CONSIGNES:
1: Recopiez fidèlement, s'il vous plaît, la partie du passage qui commence à « Du Maghreb au » et se termine à « est toujours ramené. ».
2: Pour chacune des affirmations suivantes, dites si elle concorde avec le passage, puis citez mot pour mot les termes qui tranchent la question :
(a) Bahous a 33 ans et travaille comme vendeur à Voiron.
(b) Le frère aîné de Bahous a fini par accepter son renoncement à l'islam.
(c) La mère de Bahous approuve son choix.

PASSAGE CHOISI:
· · · · ·

Du Maghreb au Pakistan, en passant
par l’Arabie saoudite, les athées sont de plus en plus nombreux. Enquête sur
cet athéisme qui dérange et effraie le monde musulman.
Bahous aimerait bien ne plus
entendre parler de l’islam. Et même ne plus en parler du tout. Mais quoi qu’il
fasse, quoi qu’il dise, cet homme de 33 ans, vendeur à Voiron (Isère), y
est toujours ramené.
Son athéisme intrigue, ou dérange,
c’est selon. Lorsque l’on est issu, comme lui, d’une famille et d’une culture
musulmanes, le fait de ne pas croire en Dieu – et, surtout, de le dire – ouvre
la voie à une vie d’incompréhensions, de renoncements, de ruptures. « Je
subis un double regard, explique Bahous. Pour les gens, de par mon
apparence, mon nom, la couleur de ma peau, je suis de facto musulman. On ne
peut pas concevoir que je sois juste Français. Mais, pour ma famille, je
suis le vilain petit canard. Ils me considèrent comme un
“francisé” : être athée, c’est trahir ses origines, comme si être musulman
était une origine. Du coup, je me sens obligé de toujours me justifier, sur
tous les fronts. »
Bahous avait écrit au Monde
en février, en répondant à un appel à
témoignages sur les musulmans ayant perdu la
foi. Quand nous l’avons à nouveau sollicité, en novembre, rien n’avait changé
pour lui : il avait toujours le sentiment de vivre dans cet « étrange
entre-deux », où il se sent contraint de préciser sans cesse qu’il
n’est « ni islamophobe ni islamophile ».
Le comble pour un athée : « Après
les attentats, on m’a demandé de me désolidariser… » Sa famille, elle,
en particulier son frère aîné, n’a jamais accepté son renoncement à l’islam.
Depuis, les deux hommes ne se fréquentent plus. Bahous peut cependant s’estimer
chanceux : sa mère, auprès de laquelle il s’est ouvert de ses doutes sur
l’existence de Dieu dès l’adolescence, n’approuve pas ce choix mais le tolère.

· · · · ·

DONNÉES:
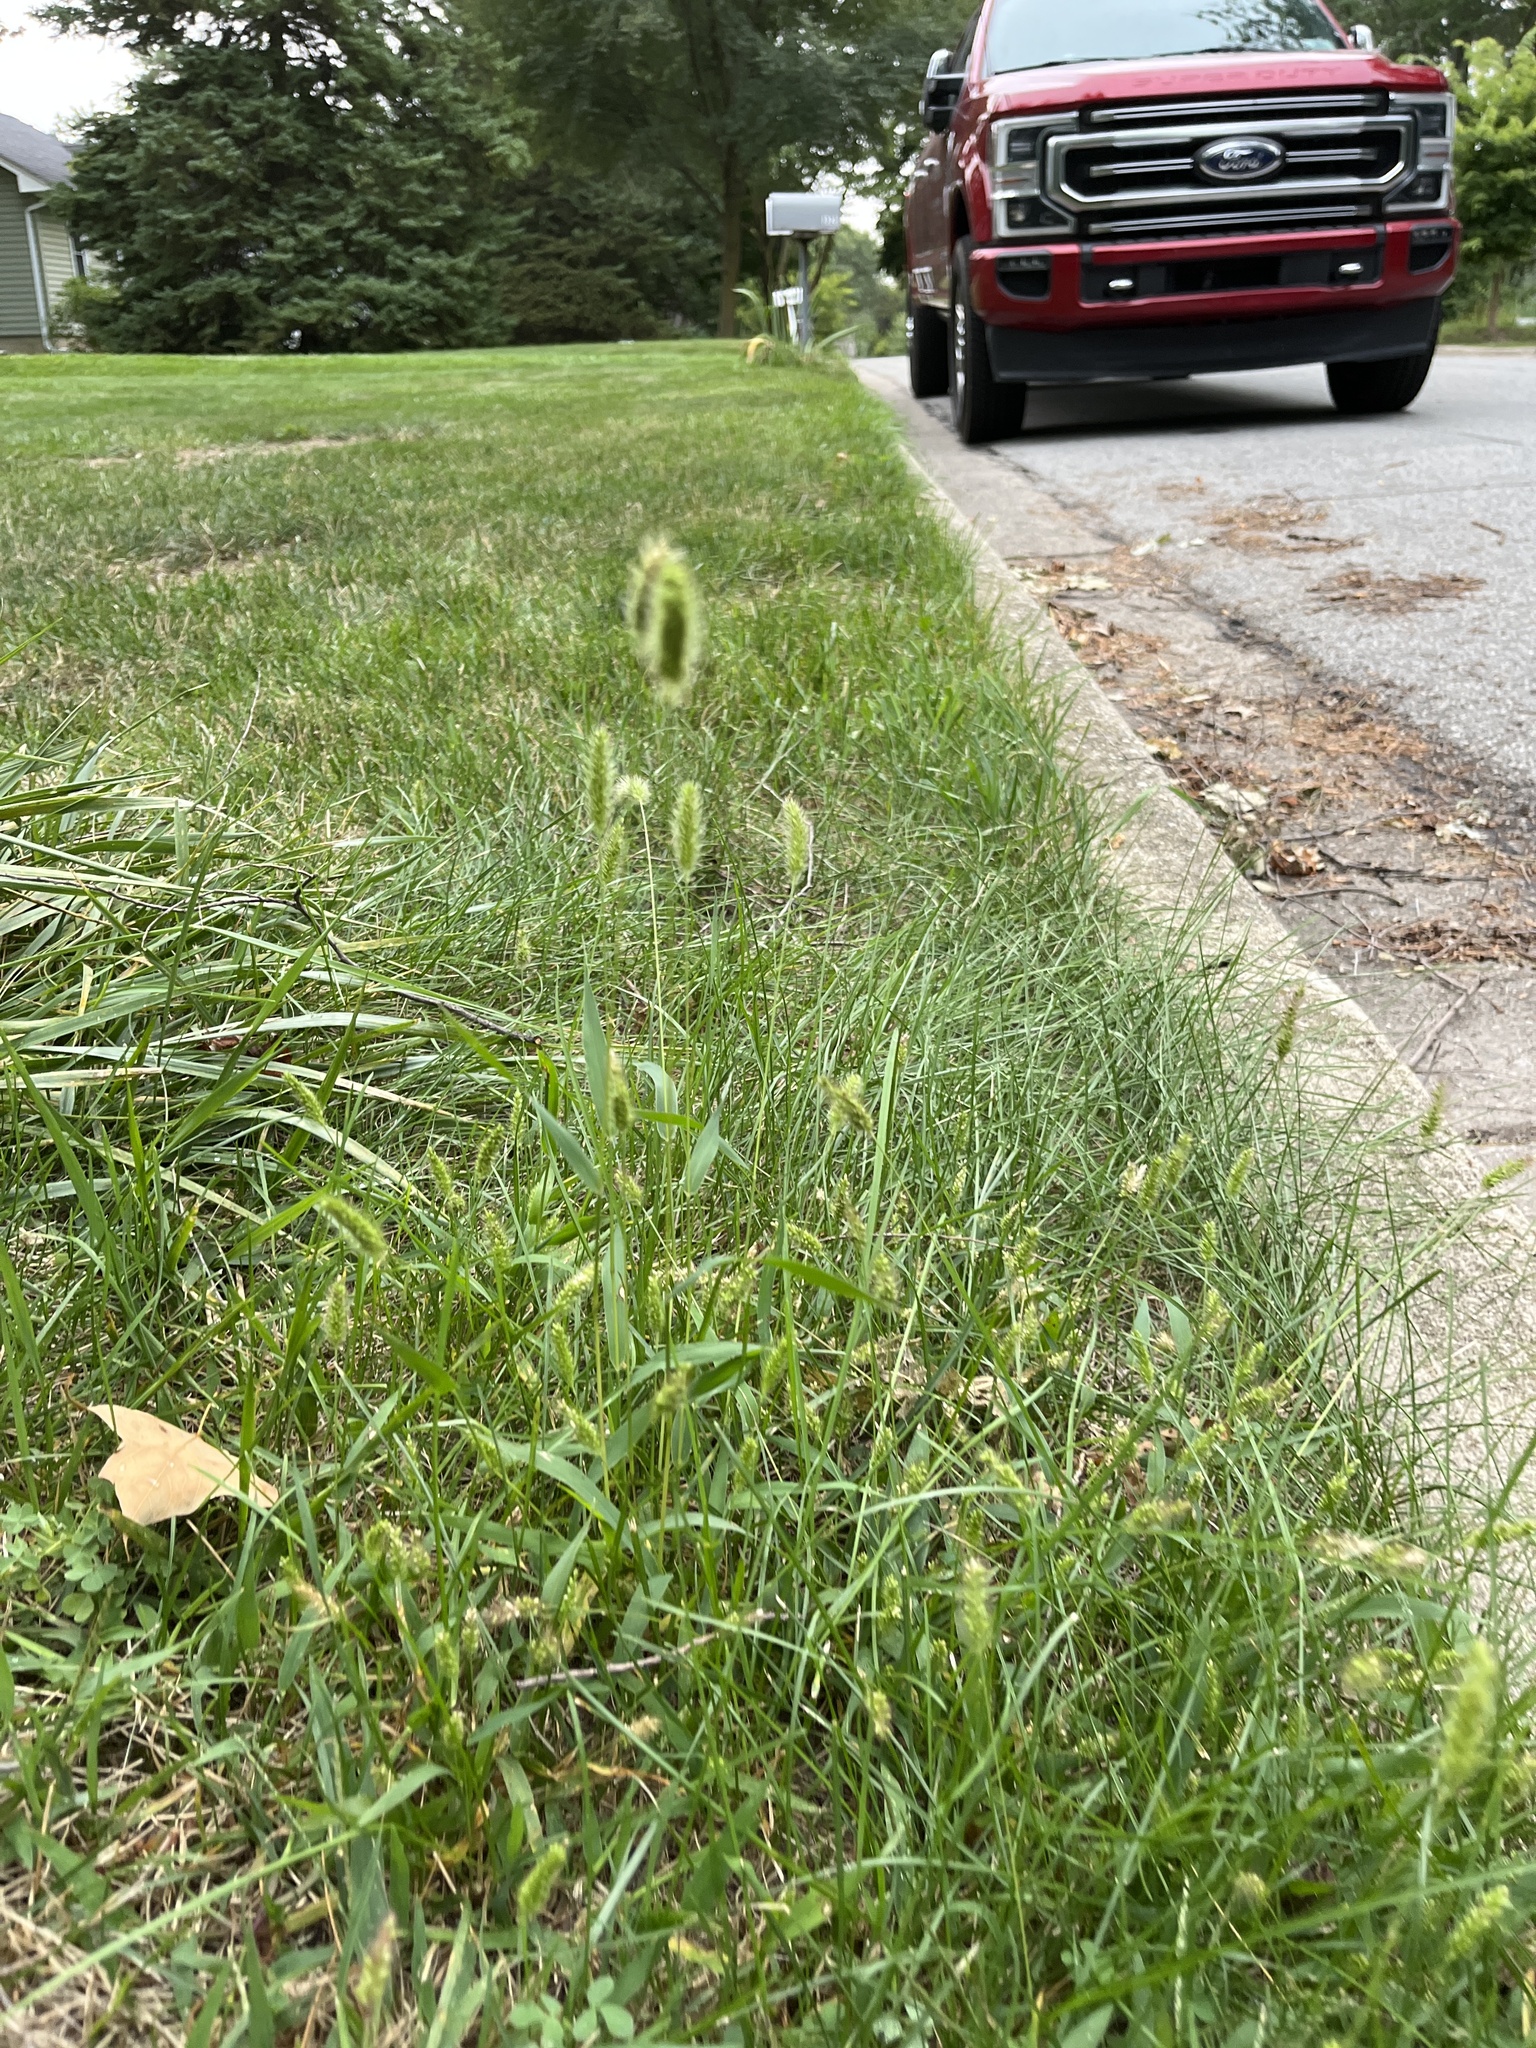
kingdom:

· · · · ·

RÉPONSES ATTENDUES:
1:
Du Maghreb au Pakistan, en passant
par l’Arabie saoudite, les athées sont de plus en plus nombreux. Enquête sur
cet athéisme qui dérange et effraie le monde musulman.
Bahous aimerait bien ne plus
entendre parler de l’islam. Et même ne plus en parler du tout. Mais quoi qu’il
fasse, quoi qu’il dise, cet homme de 33 ans, vendeur à Voiron (Isère), y
est toujours ramené.

2:
(a) Oui : « cet homme de 33 ans, vendeur à Voiron (Isère) ».
(b) Non : « en particulier son frère aîné, n’a jamais accepté son renoncement à l’islam ».
(c) Non : « n’approuve pas ce choix mais le tolère ».